The biggest problem will be Milorad Dodik, the president of the RS. Over the past four years he has moved to an ever-more extreme position, now arguing that Bosnia is not a workable state and should be dissolved into its constituent entities. As he does everything he can to disrupt the state's functioning it could be argued that this is a self-fulfilling prophecy.
In his efforts to secure independence for RS, Mr Dodik drew comfort from a recent ruling by the International Court of Justice that Kosovo’s declaration of independence was not illegal. But there are major differences between Kosovo and the RS. First, a declaration of independence by the RS would almost certainly tip Bosnia back into some form of violent conflict. Second, the RS has very few no friends internationally.

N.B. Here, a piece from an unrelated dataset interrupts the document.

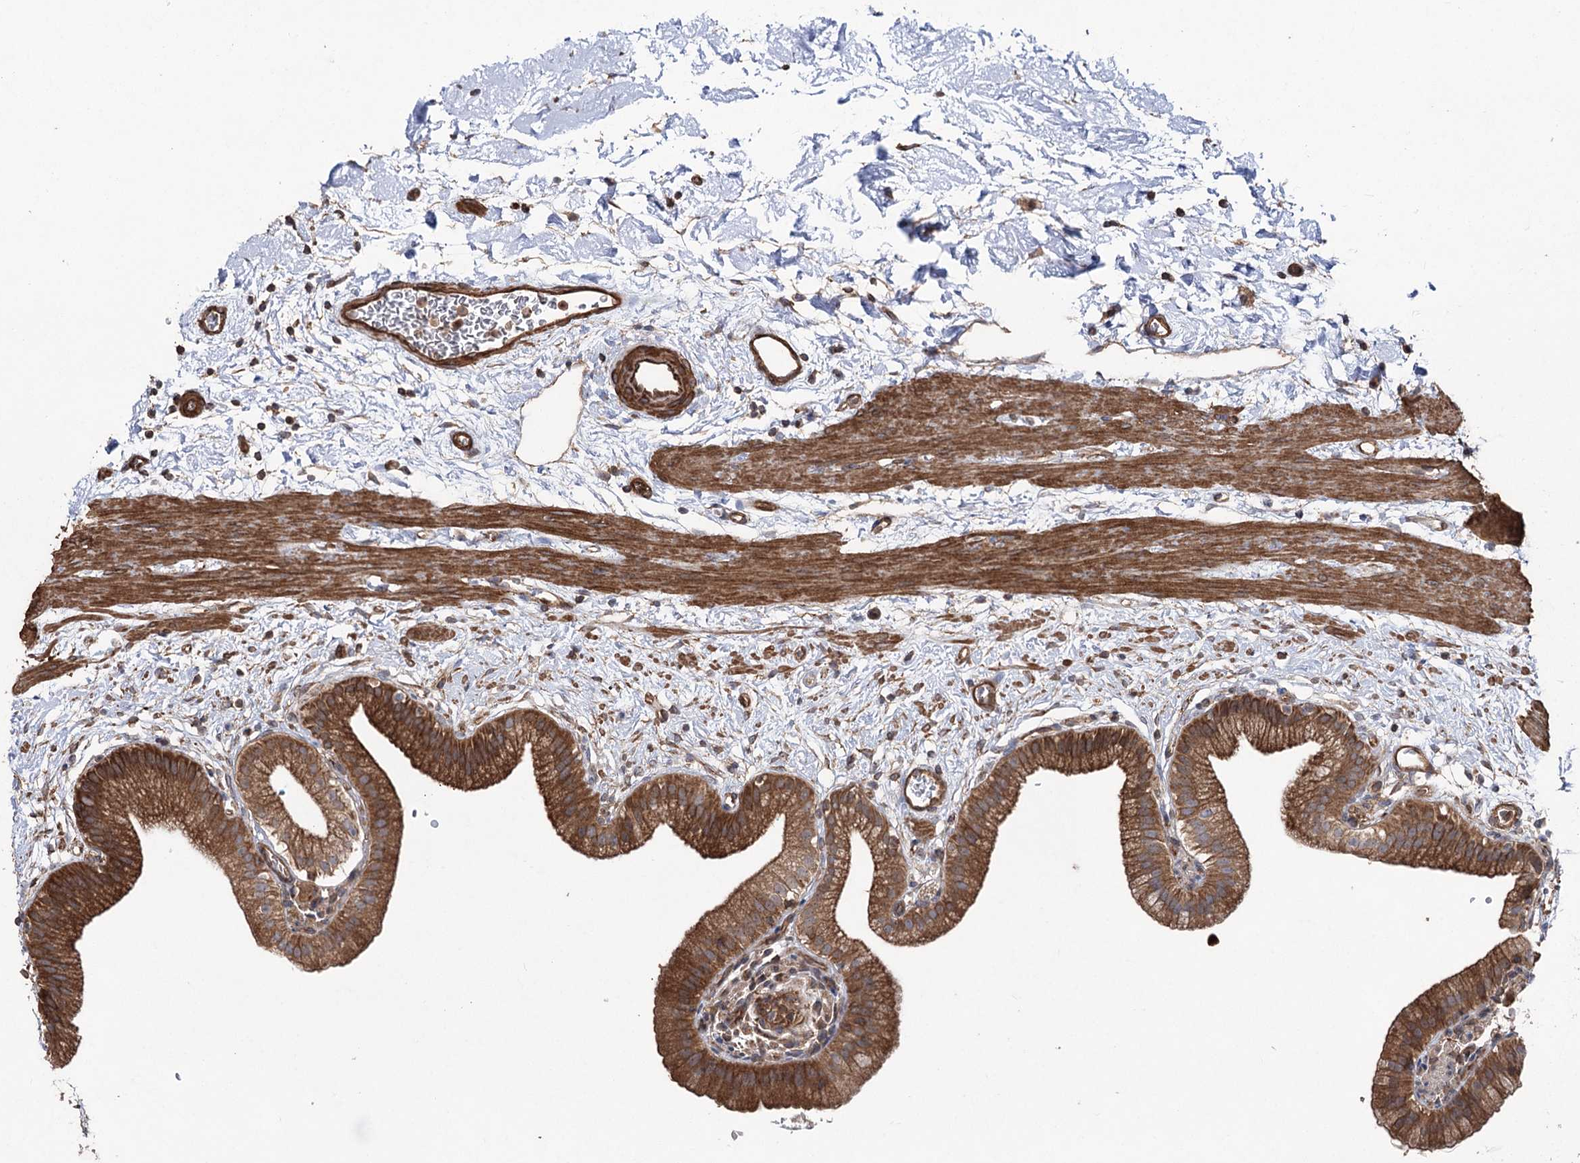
{"staining": {"intensity": "strong", "quantity": ">75%", "location": "cytoplasmic/membranous"}, "tissue": "gallbladder", "cell_type": "Glandular cells", "image_type": "normal", "snomed": [{"axis": "morphology", "description": "Normal tissue, NOS"}, {"axis": "topography", "description": "Gallbladder"}], "caption": "Immunohistochemistry (IHC) (DAB) staining of benign gallbladder reveals strong cytoplasmic/membranous protein positivity in approximately >75% of glandular cells.", "gene": "LARS2", "patient": {"sex": "male", "age": 55}}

There is a Belgrade angle to this too. Serbia's president, Boris Tadić, has worked assiduously to mend fences with the United States, but by going to the RS to support Mr Dodik during the recent elections he severely damaged his credibility in Washington and elsewhere. Last week, in a widely noted interview, Dan Serwer, a former US diplomat who was intimately involved with the Clinton administration’s Balkan policies, said that Mrs Clinton should ask Belgrade to give up its territorial ambitions in both Kosovo and Bosnia if it wants to secure its long-term ambitions of EU and NATO membership.
The point is that Mr Serwer does not believe Mr Tadić’s oft-expressed position that Serbia respects the territorial integrity of Bosnia. That is bad news for Mr Tadić. Yesterday thugs and rioters trashed the centre of Belgrade in show of hatred and intolerance against gays. Serbia has spent the last ten years climbing out of the hole of isolation. Let’s hope that it does not begin to slip back in.